— Request —
Transcribe word for word the lines below from the line with "vfov_deg: 29.8" through the line with "f_number: 1.79", ends included.

#### Source information ####

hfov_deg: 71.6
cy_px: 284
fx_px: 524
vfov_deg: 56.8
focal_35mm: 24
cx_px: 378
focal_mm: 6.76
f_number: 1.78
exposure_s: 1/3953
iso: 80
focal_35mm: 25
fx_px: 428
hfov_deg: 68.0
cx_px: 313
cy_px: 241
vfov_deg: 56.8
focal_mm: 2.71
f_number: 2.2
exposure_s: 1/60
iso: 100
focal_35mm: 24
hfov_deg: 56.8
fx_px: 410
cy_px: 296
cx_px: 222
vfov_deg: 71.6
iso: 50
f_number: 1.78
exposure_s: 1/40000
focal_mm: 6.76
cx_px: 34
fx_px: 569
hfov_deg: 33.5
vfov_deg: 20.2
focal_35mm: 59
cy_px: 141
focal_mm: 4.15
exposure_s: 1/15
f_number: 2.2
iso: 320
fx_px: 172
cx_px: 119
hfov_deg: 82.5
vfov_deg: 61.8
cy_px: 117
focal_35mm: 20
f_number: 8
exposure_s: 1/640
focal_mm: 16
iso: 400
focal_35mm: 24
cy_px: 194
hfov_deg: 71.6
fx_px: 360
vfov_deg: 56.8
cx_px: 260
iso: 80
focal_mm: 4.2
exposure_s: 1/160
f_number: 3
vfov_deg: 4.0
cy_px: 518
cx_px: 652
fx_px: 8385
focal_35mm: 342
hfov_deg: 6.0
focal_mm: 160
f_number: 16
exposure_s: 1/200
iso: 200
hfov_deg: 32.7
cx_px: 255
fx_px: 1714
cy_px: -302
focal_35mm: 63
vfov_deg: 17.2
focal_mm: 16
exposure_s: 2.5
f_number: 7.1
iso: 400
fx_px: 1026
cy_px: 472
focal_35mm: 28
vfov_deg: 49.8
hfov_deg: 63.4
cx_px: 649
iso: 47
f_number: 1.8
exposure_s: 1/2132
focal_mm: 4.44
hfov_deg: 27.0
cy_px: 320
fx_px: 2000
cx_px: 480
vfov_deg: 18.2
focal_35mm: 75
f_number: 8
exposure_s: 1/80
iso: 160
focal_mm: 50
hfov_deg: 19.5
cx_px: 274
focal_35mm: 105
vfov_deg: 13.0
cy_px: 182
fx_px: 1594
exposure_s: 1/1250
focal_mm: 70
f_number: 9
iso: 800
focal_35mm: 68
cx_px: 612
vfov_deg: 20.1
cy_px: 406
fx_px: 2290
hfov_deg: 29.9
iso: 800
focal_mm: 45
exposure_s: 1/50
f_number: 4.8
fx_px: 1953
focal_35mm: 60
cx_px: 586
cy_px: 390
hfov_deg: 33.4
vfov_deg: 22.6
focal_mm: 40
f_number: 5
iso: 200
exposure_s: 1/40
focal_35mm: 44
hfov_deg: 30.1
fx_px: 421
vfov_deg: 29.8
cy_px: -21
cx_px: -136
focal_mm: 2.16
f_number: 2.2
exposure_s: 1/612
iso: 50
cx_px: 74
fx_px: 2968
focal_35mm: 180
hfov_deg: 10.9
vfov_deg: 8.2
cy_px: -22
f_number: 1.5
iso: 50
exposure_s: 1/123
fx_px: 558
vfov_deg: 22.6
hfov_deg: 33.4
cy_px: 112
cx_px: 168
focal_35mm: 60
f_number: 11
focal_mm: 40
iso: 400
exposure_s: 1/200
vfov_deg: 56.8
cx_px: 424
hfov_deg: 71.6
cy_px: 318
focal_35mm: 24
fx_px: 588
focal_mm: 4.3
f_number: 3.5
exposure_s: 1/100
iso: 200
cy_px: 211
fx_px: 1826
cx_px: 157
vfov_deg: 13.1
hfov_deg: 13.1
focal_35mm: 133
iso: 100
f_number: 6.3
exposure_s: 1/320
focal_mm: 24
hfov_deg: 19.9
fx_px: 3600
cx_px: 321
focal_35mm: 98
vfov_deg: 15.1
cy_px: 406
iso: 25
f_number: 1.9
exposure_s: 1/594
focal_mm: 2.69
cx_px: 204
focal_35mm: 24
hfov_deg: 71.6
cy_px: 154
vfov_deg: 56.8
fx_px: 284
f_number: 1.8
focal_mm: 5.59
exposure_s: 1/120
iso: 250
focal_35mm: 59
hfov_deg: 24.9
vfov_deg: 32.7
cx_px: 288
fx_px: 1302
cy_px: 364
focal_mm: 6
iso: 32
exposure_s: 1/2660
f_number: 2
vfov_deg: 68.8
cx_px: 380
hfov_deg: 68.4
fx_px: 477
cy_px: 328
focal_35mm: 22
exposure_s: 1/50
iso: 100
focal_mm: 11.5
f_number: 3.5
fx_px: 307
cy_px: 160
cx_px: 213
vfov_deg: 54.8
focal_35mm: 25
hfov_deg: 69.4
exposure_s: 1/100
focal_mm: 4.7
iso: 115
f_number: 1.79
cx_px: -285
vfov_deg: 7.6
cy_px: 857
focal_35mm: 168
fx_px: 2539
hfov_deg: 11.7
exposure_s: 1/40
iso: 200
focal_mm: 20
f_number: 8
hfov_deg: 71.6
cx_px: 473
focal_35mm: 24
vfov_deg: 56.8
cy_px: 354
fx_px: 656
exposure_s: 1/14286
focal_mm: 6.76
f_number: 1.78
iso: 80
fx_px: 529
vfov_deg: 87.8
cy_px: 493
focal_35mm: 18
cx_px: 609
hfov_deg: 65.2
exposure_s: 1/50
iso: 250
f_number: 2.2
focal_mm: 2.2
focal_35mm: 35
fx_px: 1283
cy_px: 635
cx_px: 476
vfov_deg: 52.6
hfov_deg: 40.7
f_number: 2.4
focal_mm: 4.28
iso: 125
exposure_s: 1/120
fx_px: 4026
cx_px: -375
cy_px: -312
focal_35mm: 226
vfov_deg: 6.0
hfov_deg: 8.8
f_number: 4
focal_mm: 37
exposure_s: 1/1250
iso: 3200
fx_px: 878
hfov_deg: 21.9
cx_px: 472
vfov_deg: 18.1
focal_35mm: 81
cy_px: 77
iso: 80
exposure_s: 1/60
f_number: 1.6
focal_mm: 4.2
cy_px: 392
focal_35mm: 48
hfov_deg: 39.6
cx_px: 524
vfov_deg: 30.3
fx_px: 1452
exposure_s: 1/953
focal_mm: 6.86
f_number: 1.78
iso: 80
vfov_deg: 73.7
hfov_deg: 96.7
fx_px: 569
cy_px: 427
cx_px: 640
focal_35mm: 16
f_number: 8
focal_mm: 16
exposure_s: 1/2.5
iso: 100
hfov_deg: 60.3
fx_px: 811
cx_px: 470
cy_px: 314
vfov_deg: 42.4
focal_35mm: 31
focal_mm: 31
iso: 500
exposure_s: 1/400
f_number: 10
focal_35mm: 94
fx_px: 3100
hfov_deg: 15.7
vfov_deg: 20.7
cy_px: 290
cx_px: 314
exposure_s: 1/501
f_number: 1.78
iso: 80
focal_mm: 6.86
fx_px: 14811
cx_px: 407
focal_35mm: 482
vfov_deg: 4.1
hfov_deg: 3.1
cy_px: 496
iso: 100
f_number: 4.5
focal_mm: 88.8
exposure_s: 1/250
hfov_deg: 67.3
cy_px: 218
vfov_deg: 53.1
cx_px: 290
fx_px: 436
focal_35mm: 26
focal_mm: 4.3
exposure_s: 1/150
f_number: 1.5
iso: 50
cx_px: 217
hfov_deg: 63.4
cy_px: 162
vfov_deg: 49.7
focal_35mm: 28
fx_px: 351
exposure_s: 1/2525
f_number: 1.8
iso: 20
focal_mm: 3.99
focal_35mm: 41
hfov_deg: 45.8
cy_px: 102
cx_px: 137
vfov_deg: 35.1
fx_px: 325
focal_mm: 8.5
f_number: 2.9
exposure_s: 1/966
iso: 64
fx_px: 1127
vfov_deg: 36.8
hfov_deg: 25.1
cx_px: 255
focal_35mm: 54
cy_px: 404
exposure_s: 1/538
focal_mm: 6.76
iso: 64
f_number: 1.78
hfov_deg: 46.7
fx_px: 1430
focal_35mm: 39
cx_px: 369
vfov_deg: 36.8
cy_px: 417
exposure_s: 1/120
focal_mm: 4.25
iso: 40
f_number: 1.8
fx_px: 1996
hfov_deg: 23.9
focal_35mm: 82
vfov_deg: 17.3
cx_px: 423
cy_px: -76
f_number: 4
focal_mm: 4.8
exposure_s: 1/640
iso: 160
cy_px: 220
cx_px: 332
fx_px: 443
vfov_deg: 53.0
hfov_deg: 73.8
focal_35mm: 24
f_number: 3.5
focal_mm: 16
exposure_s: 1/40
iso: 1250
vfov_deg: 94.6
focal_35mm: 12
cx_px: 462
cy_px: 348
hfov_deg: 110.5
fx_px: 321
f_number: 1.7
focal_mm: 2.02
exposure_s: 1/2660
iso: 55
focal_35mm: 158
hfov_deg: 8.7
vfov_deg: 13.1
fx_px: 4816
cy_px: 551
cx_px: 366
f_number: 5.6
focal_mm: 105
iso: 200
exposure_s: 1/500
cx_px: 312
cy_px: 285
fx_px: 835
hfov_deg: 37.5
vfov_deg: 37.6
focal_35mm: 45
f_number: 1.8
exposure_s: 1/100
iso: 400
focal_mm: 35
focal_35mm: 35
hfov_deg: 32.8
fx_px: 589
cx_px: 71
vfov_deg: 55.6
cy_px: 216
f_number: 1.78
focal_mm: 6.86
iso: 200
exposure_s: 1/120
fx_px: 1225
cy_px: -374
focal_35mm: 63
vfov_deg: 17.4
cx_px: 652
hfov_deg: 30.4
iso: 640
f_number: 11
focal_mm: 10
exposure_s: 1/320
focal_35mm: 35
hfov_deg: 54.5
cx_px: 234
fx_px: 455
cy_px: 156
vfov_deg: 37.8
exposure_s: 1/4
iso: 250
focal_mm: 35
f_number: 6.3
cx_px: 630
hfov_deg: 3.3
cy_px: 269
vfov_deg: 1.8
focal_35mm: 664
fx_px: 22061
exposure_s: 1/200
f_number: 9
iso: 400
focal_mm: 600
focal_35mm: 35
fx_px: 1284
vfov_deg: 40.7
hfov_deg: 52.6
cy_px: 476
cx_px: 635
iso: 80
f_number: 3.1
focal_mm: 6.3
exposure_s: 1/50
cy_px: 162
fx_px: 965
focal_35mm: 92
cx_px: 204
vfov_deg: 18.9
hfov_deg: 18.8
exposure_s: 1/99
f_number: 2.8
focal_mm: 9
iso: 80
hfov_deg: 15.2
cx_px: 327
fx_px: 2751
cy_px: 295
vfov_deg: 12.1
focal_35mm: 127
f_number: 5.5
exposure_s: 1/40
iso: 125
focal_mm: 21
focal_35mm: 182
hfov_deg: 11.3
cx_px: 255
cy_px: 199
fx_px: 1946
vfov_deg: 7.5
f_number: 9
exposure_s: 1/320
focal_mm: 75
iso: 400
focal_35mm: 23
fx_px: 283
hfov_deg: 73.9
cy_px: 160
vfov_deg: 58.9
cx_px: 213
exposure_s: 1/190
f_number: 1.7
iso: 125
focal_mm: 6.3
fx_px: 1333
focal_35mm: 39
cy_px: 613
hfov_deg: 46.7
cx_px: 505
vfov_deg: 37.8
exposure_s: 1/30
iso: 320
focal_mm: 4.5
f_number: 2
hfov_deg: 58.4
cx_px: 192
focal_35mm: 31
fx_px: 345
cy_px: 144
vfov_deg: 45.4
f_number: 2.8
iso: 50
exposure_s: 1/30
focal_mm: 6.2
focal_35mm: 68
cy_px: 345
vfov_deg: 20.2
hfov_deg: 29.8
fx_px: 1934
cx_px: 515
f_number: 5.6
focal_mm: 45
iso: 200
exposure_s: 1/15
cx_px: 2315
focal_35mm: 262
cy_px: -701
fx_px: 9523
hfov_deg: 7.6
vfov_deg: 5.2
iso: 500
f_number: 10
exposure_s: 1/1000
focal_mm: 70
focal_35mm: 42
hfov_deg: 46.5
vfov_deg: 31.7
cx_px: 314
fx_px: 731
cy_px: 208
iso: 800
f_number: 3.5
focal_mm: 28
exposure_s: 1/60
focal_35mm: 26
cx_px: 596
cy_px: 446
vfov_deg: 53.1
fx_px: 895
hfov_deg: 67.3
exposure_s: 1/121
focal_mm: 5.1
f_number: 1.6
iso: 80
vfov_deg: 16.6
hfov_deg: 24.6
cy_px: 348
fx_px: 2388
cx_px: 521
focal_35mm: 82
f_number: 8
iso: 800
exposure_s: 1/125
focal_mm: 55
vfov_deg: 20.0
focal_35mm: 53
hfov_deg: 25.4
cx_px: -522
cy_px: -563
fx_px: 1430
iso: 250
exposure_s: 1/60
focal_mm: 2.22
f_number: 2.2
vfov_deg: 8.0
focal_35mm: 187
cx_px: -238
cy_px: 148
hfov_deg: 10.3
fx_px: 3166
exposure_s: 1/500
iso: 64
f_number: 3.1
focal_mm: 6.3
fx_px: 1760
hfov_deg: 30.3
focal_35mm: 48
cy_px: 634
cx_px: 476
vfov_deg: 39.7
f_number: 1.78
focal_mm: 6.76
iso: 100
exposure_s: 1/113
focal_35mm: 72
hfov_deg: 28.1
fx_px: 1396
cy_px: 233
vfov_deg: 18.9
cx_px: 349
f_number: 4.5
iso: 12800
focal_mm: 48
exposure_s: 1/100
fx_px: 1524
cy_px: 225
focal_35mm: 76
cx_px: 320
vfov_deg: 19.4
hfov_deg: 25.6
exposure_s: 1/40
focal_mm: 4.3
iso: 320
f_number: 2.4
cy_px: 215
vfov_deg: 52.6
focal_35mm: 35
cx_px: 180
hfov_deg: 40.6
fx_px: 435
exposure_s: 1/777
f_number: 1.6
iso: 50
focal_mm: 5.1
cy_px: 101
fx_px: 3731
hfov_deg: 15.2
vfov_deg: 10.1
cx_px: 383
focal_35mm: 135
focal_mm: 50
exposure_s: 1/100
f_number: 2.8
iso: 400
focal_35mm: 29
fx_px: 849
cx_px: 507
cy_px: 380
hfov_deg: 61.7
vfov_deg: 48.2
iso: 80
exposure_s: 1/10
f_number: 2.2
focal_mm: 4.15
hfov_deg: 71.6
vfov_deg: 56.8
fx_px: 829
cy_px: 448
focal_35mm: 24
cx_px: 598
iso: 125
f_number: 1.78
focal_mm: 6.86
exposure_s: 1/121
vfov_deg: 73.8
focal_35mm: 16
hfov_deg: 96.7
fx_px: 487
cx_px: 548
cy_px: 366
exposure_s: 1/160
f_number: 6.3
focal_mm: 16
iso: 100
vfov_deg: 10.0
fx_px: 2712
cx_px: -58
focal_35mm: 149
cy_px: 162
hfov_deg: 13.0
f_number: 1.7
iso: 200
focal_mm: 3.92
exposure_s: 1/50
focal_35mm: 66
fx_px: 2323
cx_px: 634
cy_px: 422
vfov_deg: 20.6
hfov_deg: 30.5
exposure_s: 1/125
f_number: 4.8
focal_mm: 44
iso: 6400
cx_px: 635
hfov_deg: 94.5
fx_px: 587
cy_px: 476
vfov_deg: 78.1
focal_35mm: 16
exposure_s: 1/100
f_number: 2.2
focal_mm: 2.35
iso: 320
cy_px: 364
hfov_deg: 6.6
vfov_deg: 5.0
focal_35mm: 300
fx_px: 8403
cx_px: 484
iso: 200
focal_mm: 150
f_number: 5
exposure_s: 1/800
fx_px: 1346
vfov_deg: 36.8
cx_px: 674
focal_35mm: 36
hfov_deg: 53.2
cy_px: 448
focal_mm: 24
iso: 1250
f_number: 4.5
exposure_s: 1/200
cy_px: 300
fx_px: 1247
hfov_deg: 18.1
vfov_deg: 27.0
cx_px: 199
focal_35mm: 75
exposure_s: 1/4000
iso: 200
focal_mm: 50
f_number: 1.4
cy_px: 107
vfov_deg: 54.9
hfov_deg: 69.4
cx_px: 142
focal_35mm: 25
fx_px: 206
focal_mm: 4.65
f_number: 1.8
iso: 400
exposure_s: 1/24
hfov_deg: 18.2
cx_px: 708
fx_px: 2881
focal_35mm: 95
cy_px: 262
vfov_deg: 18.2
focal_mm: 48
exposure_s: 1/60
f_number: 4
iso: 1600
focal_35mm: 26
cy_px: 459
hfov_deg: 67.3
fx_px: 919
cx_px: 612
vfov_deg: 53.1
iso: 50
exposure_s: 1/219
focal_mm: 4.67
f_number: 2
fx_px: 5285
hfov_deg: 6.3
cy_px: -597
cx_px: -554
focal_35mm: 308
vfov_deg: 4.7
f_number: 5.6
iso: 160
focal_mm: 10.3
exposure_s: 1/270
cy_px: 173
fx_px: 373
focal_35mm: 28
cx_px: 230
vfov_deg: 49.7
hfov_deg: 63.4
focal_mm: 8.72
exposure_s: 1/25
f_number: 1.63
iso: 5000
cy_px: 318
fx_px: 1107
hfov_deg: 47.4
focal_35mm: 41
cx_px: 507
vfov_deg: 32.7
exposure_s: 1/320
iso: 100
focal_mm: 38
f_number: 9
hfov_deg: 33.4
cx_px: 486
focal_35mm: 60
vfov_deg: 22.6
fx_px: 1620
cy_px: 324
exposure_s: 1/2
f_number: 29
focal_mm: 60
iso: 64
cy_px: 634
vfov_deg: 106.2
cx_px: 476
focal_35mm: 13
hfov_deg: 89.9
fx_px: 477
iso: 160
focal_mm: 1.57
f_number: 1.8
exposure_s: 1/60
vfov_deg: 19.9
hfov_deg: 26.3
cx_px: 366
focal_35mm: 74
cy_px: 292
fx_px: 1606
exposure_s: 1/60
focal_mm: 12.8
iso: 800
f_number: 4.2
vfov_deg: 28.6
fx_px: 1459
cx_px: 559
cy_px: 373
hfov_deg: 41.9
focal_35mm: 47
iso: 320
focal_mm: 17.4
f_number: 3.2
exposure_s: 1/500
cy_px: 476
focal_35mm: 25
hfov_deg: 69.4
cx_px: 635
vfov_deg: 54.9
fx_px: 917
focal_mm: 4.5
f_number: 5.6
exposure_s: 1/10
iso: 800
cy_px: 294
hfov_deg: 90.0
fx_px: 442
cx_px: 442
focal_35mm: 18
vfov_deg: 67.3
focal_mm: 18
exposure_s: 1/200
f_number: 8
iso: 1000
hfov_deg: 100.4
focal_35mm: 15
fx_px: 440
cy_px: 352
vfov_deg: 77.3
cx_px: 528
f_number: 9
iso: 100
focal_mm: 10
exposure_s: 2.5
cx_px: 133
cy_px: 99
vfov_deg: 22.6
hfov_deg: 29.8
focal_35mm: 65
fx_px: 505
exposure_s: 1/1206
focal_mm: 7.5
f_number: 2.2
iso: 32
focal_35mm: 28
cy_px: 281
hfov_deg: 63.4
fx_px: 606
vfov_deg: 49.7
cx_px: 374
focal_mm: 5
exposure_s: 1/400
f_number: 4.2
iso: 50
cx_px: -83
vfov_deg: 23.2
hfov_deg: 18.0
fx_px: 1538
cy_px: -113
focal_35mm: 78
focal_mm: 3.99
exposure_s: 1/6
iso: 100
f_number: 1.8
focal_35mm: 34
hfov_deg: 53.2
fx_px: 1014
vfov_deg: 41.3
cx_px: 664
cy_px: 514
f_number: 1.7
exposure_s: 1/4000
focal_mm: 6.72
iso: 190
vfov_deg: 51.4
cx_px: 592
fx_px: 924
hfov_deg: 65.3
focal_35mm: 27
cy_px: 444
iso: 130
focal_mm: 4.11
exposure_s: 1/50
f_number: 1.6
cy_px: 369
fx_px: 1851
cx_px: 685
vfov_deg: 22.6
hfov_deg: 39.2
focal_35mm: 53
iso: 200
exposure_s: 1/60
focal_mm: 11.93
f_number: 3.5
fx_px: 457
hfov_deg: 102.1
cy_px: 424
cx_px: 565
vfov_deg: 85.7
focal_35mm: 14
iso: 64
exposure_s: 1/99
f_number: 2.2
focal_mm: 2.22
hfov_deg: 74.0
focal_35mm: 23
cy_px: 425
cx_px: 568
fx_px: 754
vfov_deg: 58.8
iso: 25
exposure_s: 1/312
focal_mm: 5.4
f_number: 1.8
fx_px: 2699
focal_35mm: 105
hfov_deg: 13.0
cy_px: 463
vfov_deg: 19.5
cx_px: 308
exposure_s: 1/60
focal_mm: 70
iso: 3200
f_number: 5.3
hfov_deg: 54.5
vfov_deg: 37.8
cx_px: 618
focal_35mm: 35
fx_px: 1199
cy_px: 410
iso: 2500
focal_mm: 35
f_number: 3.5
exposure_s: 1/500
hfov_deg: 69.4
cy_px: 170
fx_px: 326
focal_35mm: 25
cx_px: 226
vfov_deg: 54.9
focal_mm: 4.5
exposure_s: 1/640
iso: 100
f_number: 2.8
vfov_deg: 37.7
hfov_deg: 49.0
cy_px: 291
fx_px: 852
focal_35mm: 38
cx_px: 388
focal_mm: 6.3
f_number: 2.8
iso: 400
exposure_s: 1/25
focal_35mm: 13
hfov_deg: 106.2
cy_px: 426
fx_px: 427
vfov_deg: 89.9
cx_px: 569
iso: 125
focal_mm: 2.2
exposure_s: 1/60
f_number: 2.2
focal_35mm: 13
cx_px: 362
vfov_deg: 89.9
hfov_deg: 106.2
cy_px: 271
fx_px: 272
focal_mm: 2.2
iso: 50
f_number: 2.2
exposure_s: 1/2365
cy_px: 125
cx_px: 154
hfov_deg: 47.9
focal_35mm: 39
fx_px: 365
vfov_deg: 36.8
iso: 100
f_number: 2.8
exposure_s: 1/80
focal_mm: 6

####

— Exercise output —
vfov_deg: 29.8
cy_px: -21
cx_px: -136
focal_mm: 2.16
f_number: 2.2
exposure_s: 1/612
iso: 50
cx_px: 74
fx_px: 2968
focal_35mm: 180
hfov_deg: 10.9
vfov_deg: 8.2
cy_px: -22
f_number: 1.5
iso: 50
exposure_s: 1/123
fx_px: 558
vfov_deg: 22.6
hfov_deg: 33.4
cy_px: 112
cx_px: 168
focal_35mm: 60
f_number: 11
focal_mm: 40
iso: 400
exposure_s: 1/200
vfov_deg: 56.8
cx_px: 424
hfov_deg: 71.6
cy_px: 318
focal_35mm: 24
fx_px: 588
focal_mm: 4.3
f_number: 3.5
exposure_s: 1/100
iso: 200
cy_px: 211
fx_px: 1826
cx_px: 157
vfov_deg: 13.1
hfov_deg: 13.1
focal_35mm: 133
iso: 100
f_number: 6.3
exposure_s: 1/320
focal_mm: 24
hfov_deg: 19.9
fx_px: 3600
cx_px: 321
focal_35mm: 98
vfov_deg: 15.1
cy_px: 406
iso: 25
f_number: 1.9
exposure_s: 1/594
focal_mm: 2.69
cx_px: 204
focal_35mm: 24
hfov_deg: 71.6
cy_px: 154
vfov_deg: 56.8
fx_px: 284
f_number: 1.8
focal_mm: 5.59
exposure_s: 1/120
iso: 250
focal_35mm: 59
hfov_deg: 24.9
vfov_deg: 32.7
cx_px: 288
fx_px: 1302
cy_px: 364
focal_mm: 6
iso: 32
exposure_s: 1/2660
f_number: 2
vfov_deg: 68.8
cx_px: 380
hfov_deg: 68.4
fx_px: 477
cy_px: 328
focal_35mm: 22
exposure_s: 1/50
iso: 100
focal_mm: 11.5
f_number: 3.5
fx_px: 307
cy_px: 160
cx_px: 213
vfov_deg: 54.8
focal_35mm: 25
hfov_deg: 69.4
exposure_s: 1/100
focal_mm: 4.7
iso: 115
f_number: 1.79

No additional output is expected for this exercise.